Auckland writer COLIN HOGG reminisces about quizmaster Selwyn Toogood, the big man with a personality that was larger than life.
An extraordinary noise was coming out of the radio yesterday. It was the sound of an audience laughing its head off, and it suddenly seemed like we don't hear much of that sort of thing any more.
The sound of the audience bursting its sides, in Hokitika or somewhere, came from the 1950s and the bloke making them laugh was the great quizmaster Selwyn Toogood, who died on Tuesday, aged 84, making him the late great quizmaster.
The ancient slice of It's in the Bag made it on to the National Radio news yesterday, along with the announcement of his death.
People don't laugh like that any more, least of all over a woman who's just discovered she's turned down 50 quid for one of Selwyn's old socks.
The legend of Selwyn Toogood loomed large from a time when we liked our legends big and real. He was the king of broadcasting, the Paul Holmes of the '50s and '60s and even on into the '70s, though in Toogood's day you didn't get rich being that sort of king.
Anyway, he was always a king with a common touch, no big house in the country, no flash cars and no major indulgences beyond regular flutters on the gee-gees and a big bar of chocolate a day (until he found he had diabetes).
As Barry Crump did in writing and Ed Hillary did at climbing things and crossing icy wastes, Toogood loomed across broadcasting with an almost inappropriately large charisma. Though it was always the charisma of a man getting the job done.

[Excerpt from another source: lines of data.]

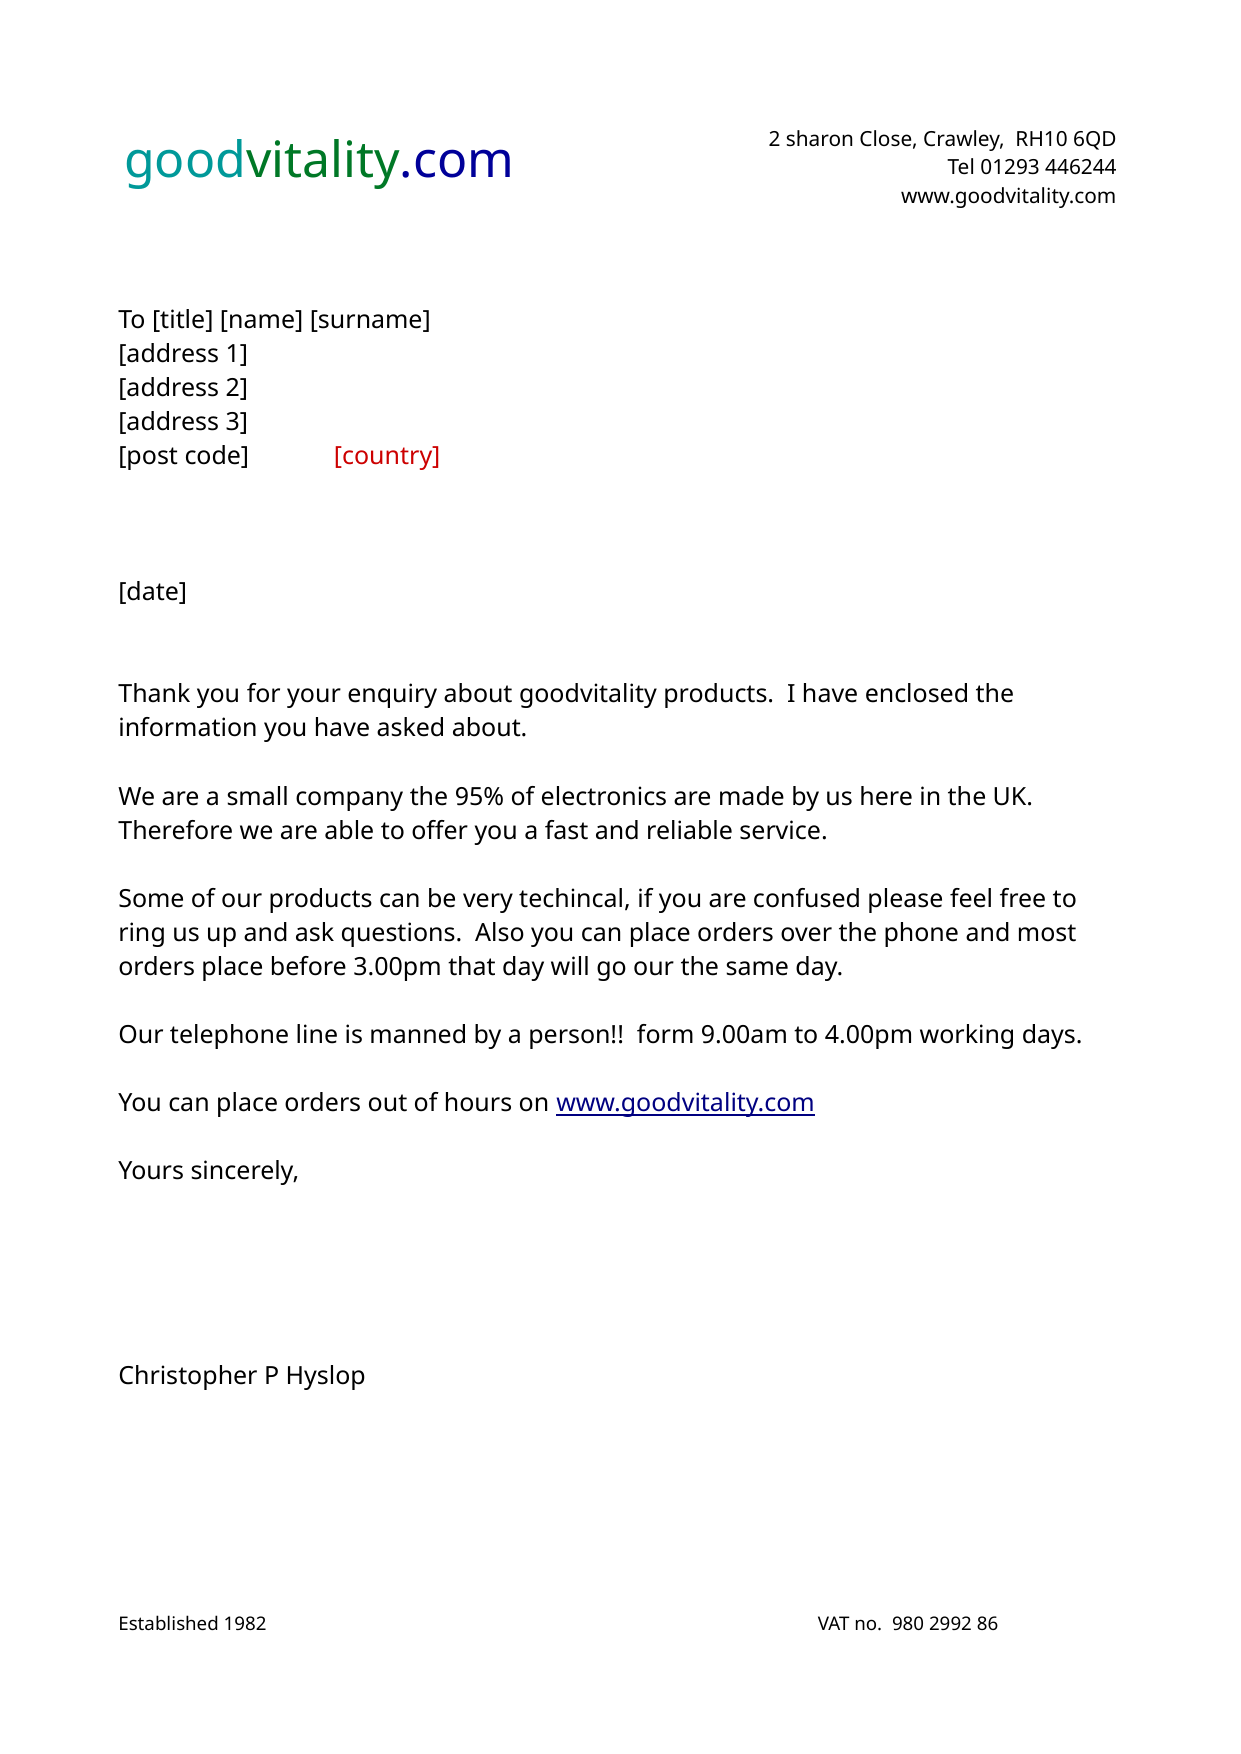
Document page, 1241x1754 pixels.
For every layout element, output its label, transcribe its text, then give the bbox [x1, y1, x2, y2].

text Christopher P Hyslop [118, 1357, 1122, 1391]
table_header 2 sharon Close, Crawley, RH10 6QD Tel 01293 446244 www.goodvitality.com [621, 119, 1122, 215]
text [date] [118, 574, 1122, 608]
text [address 2] [118, 369, 1122, 403]
text Thank you for your enquiry about goodvitality products. I have enclosed the information you have asked about. [118, 676, 1122, 744]
text Our telephone line is manned by a person!! form 9.00am to 4.00pm working days. [118, 1017, 1122, 1051]
text We are a small company the 95% of electronics are made by us here in the UK. Therefore we are able to offer you a fast and reliable service. [118, 778, 1122, 846]
text Some of our products can be very techincal, if you are confused please feel free to ring us up and ask questions. Also you can place orders over the phone and most orders place before 3.00pm that day will go our the same day. [118, 880, 1122, 983]
table_header goodvitality.com [119, 119, 620, 215]
text Yours sincerely, [118, 1153, 1122, 1187]
text [post code] [country] [118, 438, 1122, 472]
text [address 1] [118, 335, 1122, 369]
text To [title] [name] [surname] [118, 301, 1122, 335]
text [address 3] [118, 403, 1122, 438]
text You can place orders out of hours on www.goodvitality.com [118, 1085, 1122, 1119]
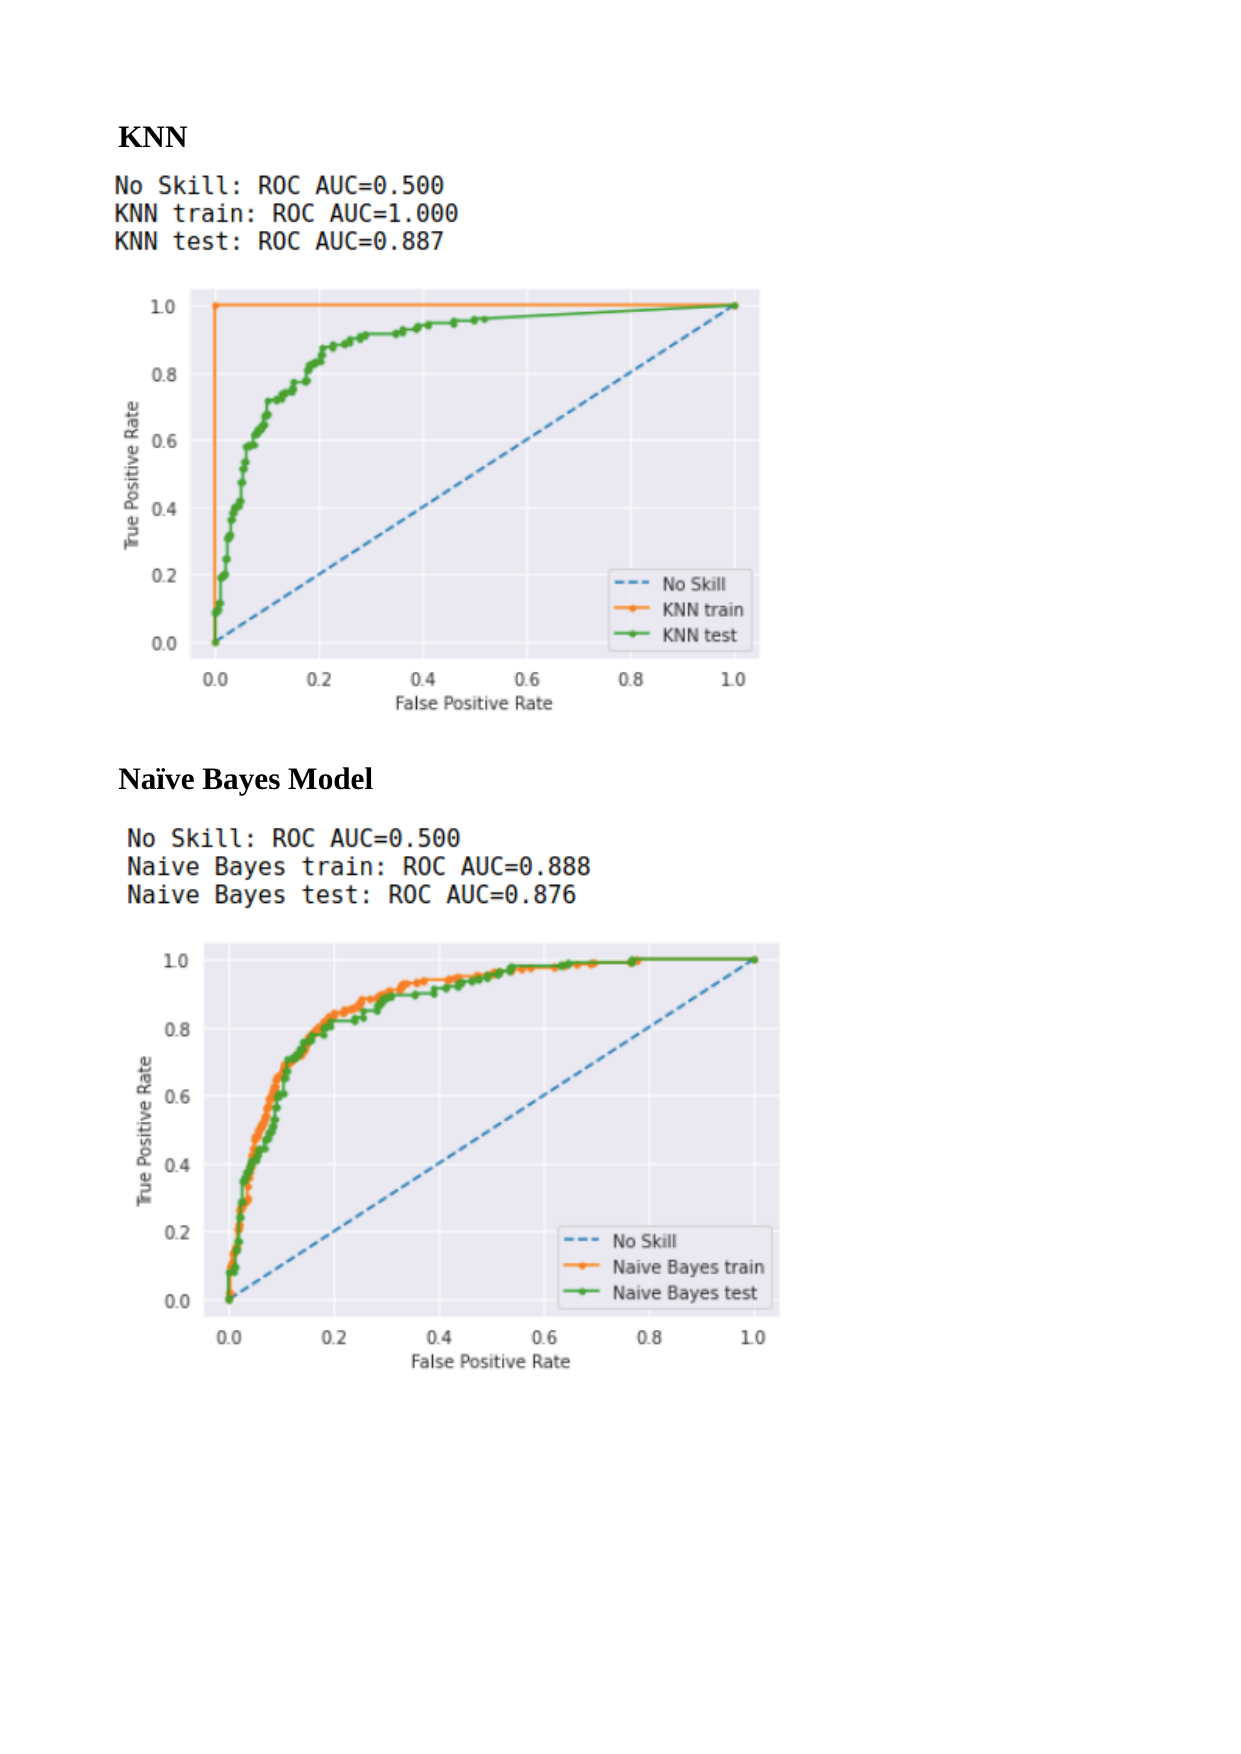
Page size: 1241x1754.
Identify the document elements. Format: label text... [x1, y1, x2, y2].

text KNN [118, 118, 1122, 154]
picture [99, 165, 832, 756]
picture [116, 816, 806, 1404]
text Naïve Bayes Model [118, 174, 1122, 797]
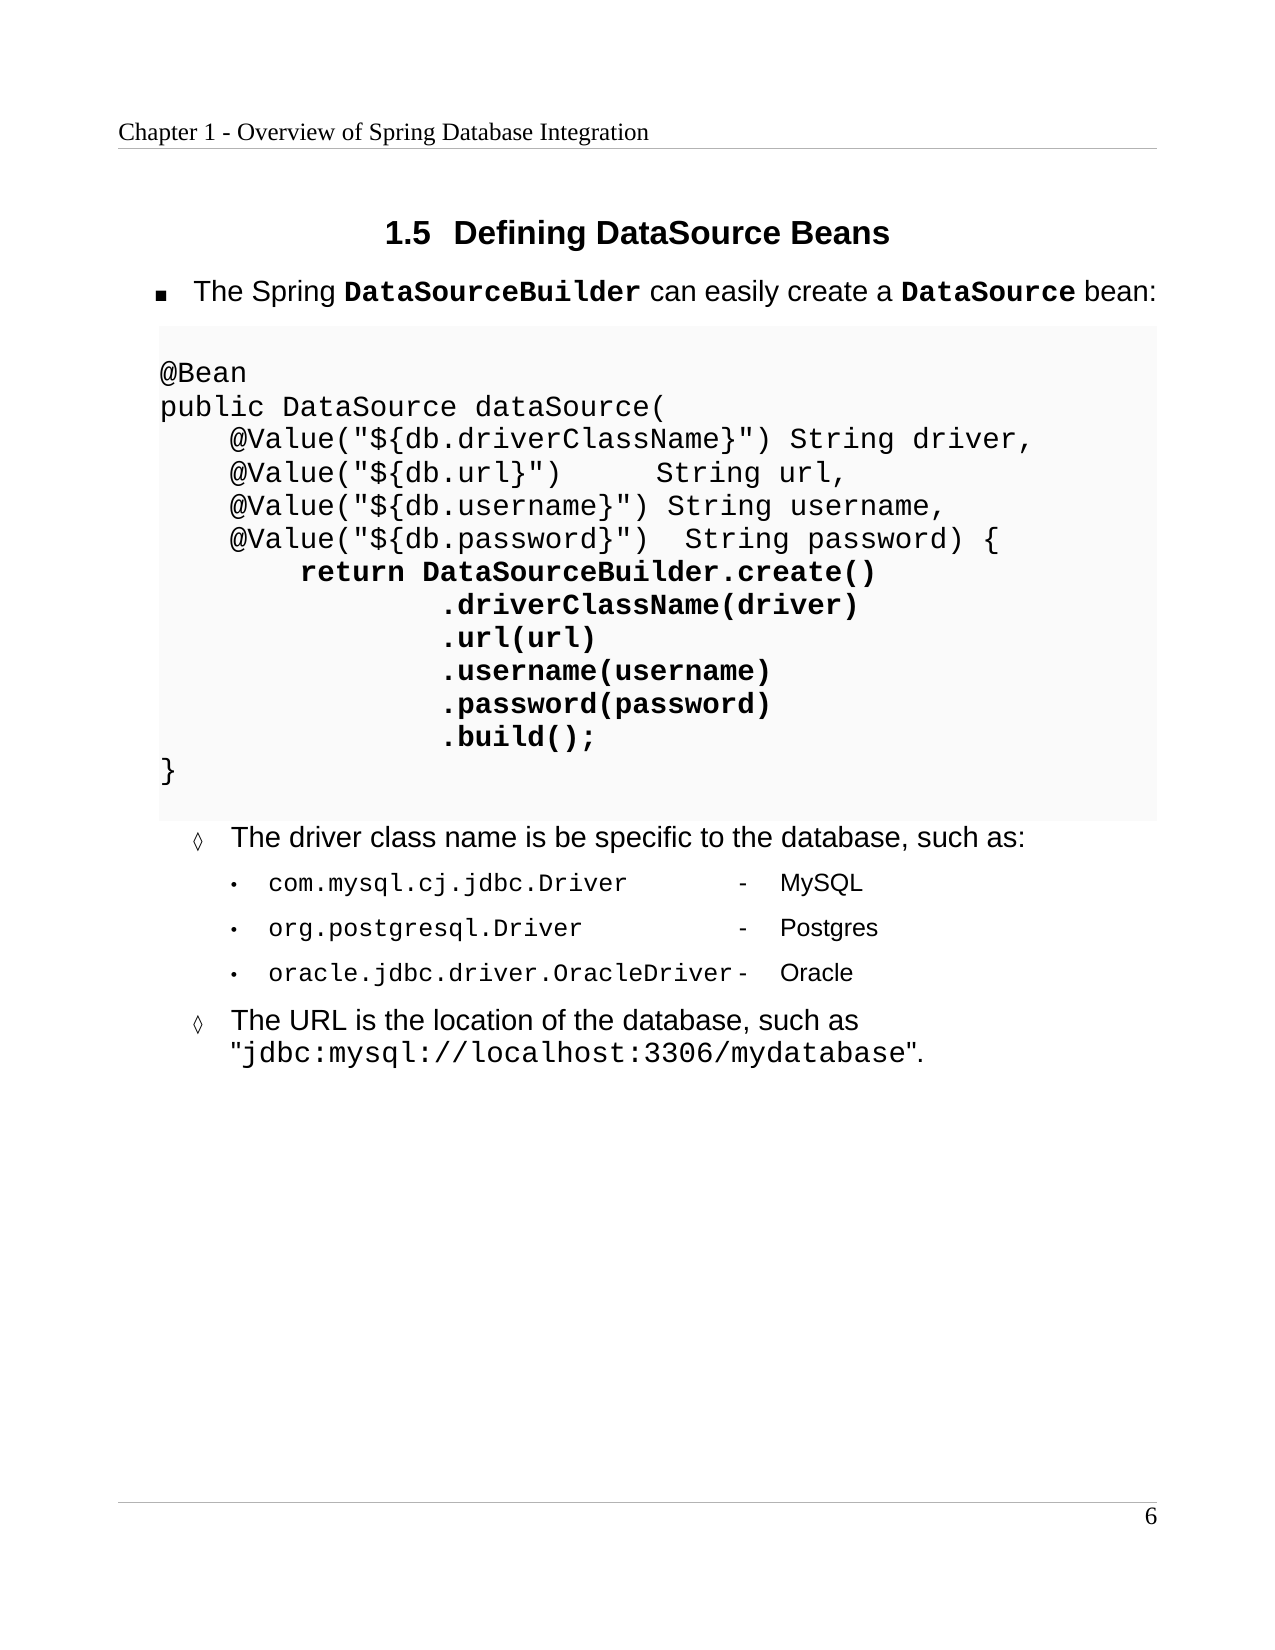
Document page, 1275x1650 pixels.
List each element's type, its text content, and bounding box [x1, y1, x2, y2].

He always called it "just another gig," but there was certainly something about Selwyn.
And when we finally got to see him on TV in the '70s on the radio-with-pictures version of the hugely successful It's In the Bag, there was certainly enough of Selwyn to fill out the giant personality he had already thrown at us out of the wireless speakers.
Down in Southland, I grew up hearing him on the radio - winding up people all over the country with his lure of the money or the bag. He would even come down our way every now and then, bringing his show to the glittering lights of Invercargill.
Once, I heard, Selwyn and his Bag show flew over stormy Foveaux Strait to Stewart Island to take entertainment - and the chance to win some very exciting whiteware - to our southernmost outpost.
Selwyn sat up the front with the pilot, who was flying a seaplane from Invercargill airport to a watery landing in the island's Halfmoon Bay.
Unfortunately, Selwyn so overcame the flyer with his huge personality and presence that the poor devil forgot to retract the wheels for landing and flipped the plane.
Well, that was the story in Southland, anyway, and doubtless every part of the country had a Selwyn Toogood story, because he took his show on the road.
He went into the sticks and the smaller burgs, where he had them bursting their sides and shrieking as he teased contestants between a big wad of paper money and a mysterious bag that might contain anything from a chest freezer to one of the genial host's aforementioned old socks.
Toogood worked for the National Film Unit and did all sorts of shows on radio, including The Quiz Kids and even the cutting-edge (for the '50s) Lever Hit Parade.
But his big hits, the ones that resound down the years, were It's in the Bag and - from '71 to '83 - the remarkable Beauty and the Beast.
The Bag got the boot from radio in the mid-60s after Toogood's audiences were devoured by the new beast on the block, television, and he had to push for years before it was transformed into TV.
Beauty and the Beast was Selwyn in his safari-suit years, sitting down with a panel of women with personalities almost as big as his.
Shona MacFarlane, Cath Tizard, Catherine Saunders and Jean McLean were regulars on the panel that pitched Selwyn, in slightly chauvinist mode, against the wise women as they answered letters from vexed viewers. "He was a very clever broadcaster," said Saunders yesterday, "animated, provocative and absolutely on top of everything."
Once on the show, Tizard and McLean clashed furiously over the issue of adoption - the former anti and the latter pro. It was a big barney and Toogood let it go on and then caught it, just before it careened off the road. "His timing was incredible," Saunders recalls. "He could take a show out, right down to the second. He'd be winding it up and we wouldn't even realise."
Once, years later, Saunders took Toogood into a recording studio where three hours had been booked for him to do 12 radio ads for butter. "He had them done and we were out of there and having gin and tonics in 20 minutes," she says.
Toogood bowed out when he felt it was time to go and the Bag fell into lesser hands. The last time I saw Selwyn he was on a TV ad standing in a chest freezer to demonstrate just how big it was.
He probably made more out of some of those ads than he did out of being a radio and TV star. When it came to the business side of life, he was a bit of an innocent and was usually grossly underpaid. He was never knighted, either, though he should have been. But then, he was already a king.